Les professeurs D. Andrew Barry et Christof Holliger sont des experts en réhabilitation des sols, le nettoyage des pollutions souterraines. Au fil des ans, les substances toxiques pénètrent lentement à travers le terrain pour atteindre la nappe phréatique, occasionnant des problèmes de santé, notamment le cancer, aux êtres humains et aux animaux. Nous avons fait des progrès pour la séquestration des fûts de stockage souterrains afin d’éviter les fuites, et de nombreux pays ont promulgué des lois qui interdisent le dépôt de déchets toxiques tels les produits de nettoyage ou huiles de vidange. Toutefois, des étendues immenses restent contaminées par d’anciens déchets toxiques, ce qui les rend inhabitables et dangereuses pour les populations avoisinantes. Au-delà des approches traditionnelles, comme le dépôt des sols contaminés dans des sites isolés qui ne posent pas de problème au niveau des eaux souterraines, le scellage des polluants pour éviter qu’ils ne contaminent les eaux, ou la dilution des polluants sur une plus large étendue pour les ramener à des concentrations admissibles, les professeurs Barry et Holliger s’attaquent au problème avec ce que le 21ème siècle fait de mieux en matière de technologie: les ordinateurs et les bactéries.

Les bactéries sont les championnes de la dégradation. C’est grâce à elles que les déchets peuvent se transformer en engrais. Des procédés chimiques astucieux leur permettent d’absorber le carbone et de produire des dérivés inoffensifs comme l’hydrogène, le gaz carbonique et l’eau. Elles sont capables de transformer les polluants des sols contaminés en d’autres substances qui, bien que peu appétissantes, ne sont plus toxiques.

Le professeur Holliger met au point une véritable armada de bactéries capables de neutraliser les substances les plus méchantes et cancérogènes de toutes, les solvants à base de chlorure. Utilisés dans le nettoyage à sec, comme détachants et comme dégraissants, ils sont plus denses que l’eau et coulent donc au fond de la nappe phréatique. Il est difficile de prédire leur déplacement dans les sols et, parce qu’elles ont besoin d’air pour fonctionner, les bactéries communes sont incapables de dégrader ces composés. D’autres espèces qui respirent par anaérobie ont la faculté de casser les liens chlore-carbone sous l’eau, mais il leur faut un apport constant d’hydrogène pour pouvoir fonctionner. On peut rendre ce procédé possible en ajoutant de la matière organique à l’eau. D’autres types de bactéries ont des facultés de fermentation qui produisent de l’hydrogène. Malheureusement, l’un des effets secondaires du procédé de réduction du chlore est l’acide chlorhydrique. Or, les bactéries anaérobies ont une tolérance limitée aux acides: trop d’acide, et c’est la grève. D’après le professeur Holliger, on peut compenser cet effet en ajoutant un agent tampon. Un peu compliqué peut-être, mais si ça peu contribuer à la dégradation des solvants.
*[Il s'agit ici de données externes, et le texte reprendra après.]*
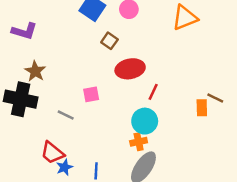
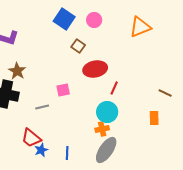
orange rectangle: (202, 108) -> (154, 118), moved
gray line: (66, 115) -> (42, 107), turned -40

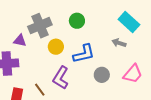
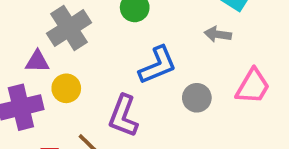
yellow circle: (56, 47) -> (66, 88), moved

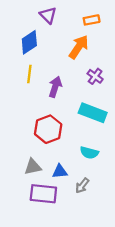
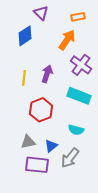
yellow line: (29, 74) -> (24, 78), moved
purple cross: (95, 76) -> (81, 65), size x1.5
blue triangle: (60, 171) -> (51, 146), turned -32
gray arrow: (82, 186) -> (70, 158), size x1.5

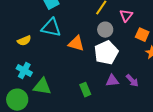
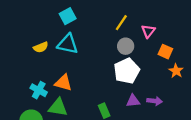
yellow semicircle: (24, 41) -> (41, 47), moved
orange triangle: (76, 44) -> (63, 83), moved
purple arrow: (132, 81) -> (155, 101), turned -40

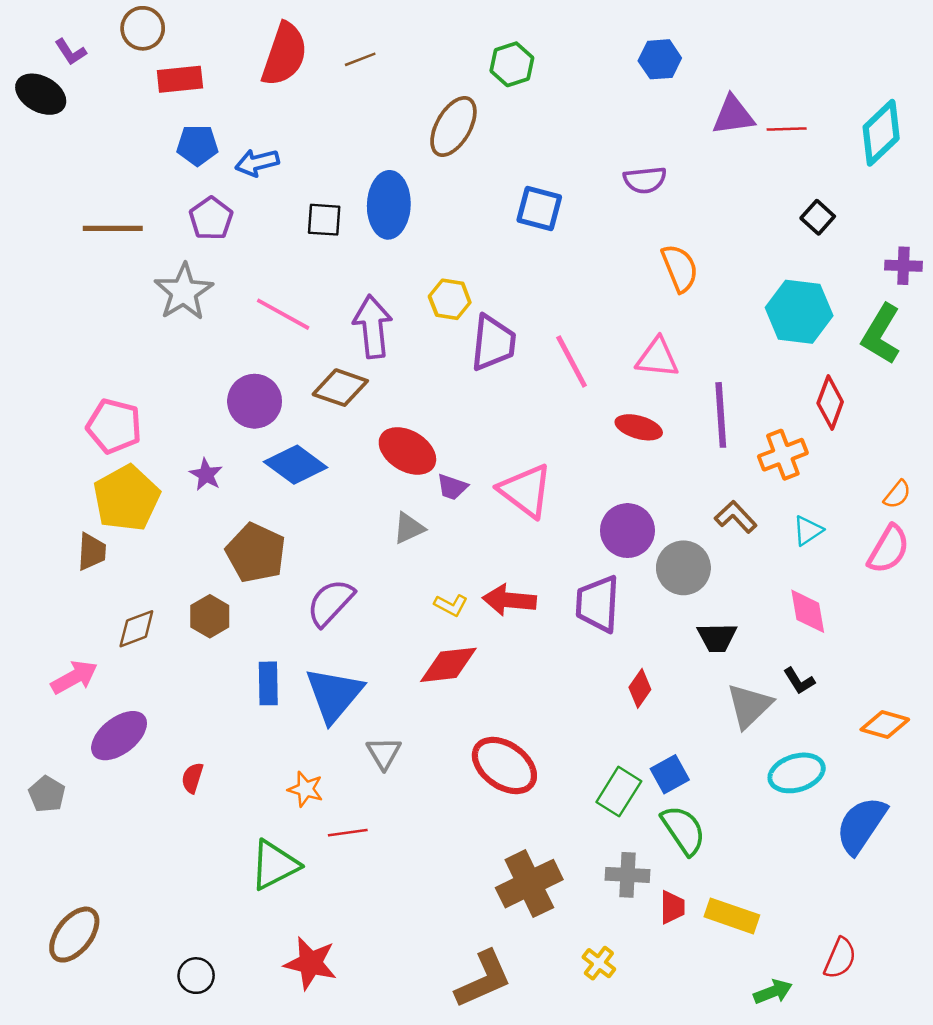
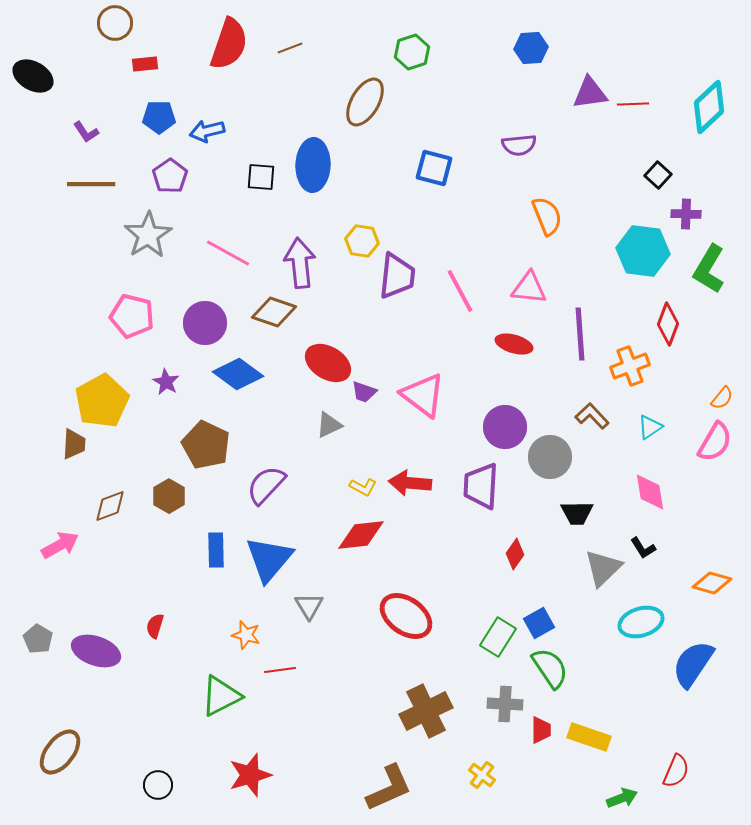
purple L-shape: (71, 52) -> (86, 132), moved
red rectangle: (180, 79) -> (145, 64), size x0.7
purple cross: (903, 266) -> (686, 214), moved
pink pentagon: (114, 426) -> (132, 316), moved
purple ellipse: (119, 736) -> (96, 651), moved, turned 57
red star: (310, 963) -> (250, 775), turned -30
En fait, ce n’est pas gagné d’avance. Le sol n’est pas une éprouvette, et d’autres espèces disputent le complément d’hydrogène à nos braves bactéries anaérobies. Faut-il accélérer le processus par un apport accru de biomasse? quel type de tampon employer pour compenser l’augmentation du niveau d’acidité? Comment et où l’ajouter? l’approche empirique (retoucher la recette jusqu’à l’obtention du mélange parfait) est impuissante face à un problème réel de contamination des eaux. C’est là qu’intervient le professeur Barry, expert de la modélisation de la physique et de l’hydrologie des sols et des eaux souterraines. Grâce à un projet financé par le Fonds national suisse de la recherche scientifique, les chercheurs ont pu élaborer un modèle qui intègre tous ces facteurs interreliés la quantité de biomasse ajoutée, la fermentation, les types de bactéries et leurs temps de réaction, y compris les diverses espèces en concurrence, enfin l’interaction avec divers agents tampons. Par leur collaboration, les deux professeurs sont en train de transformer les conditions de laboratoire en un modèle de couche aquifère qui, un jour peut-être, offrira aux agents de réhabilitation un véritable outil sur mesure pour décontaminer les sols et les eaux souterraines.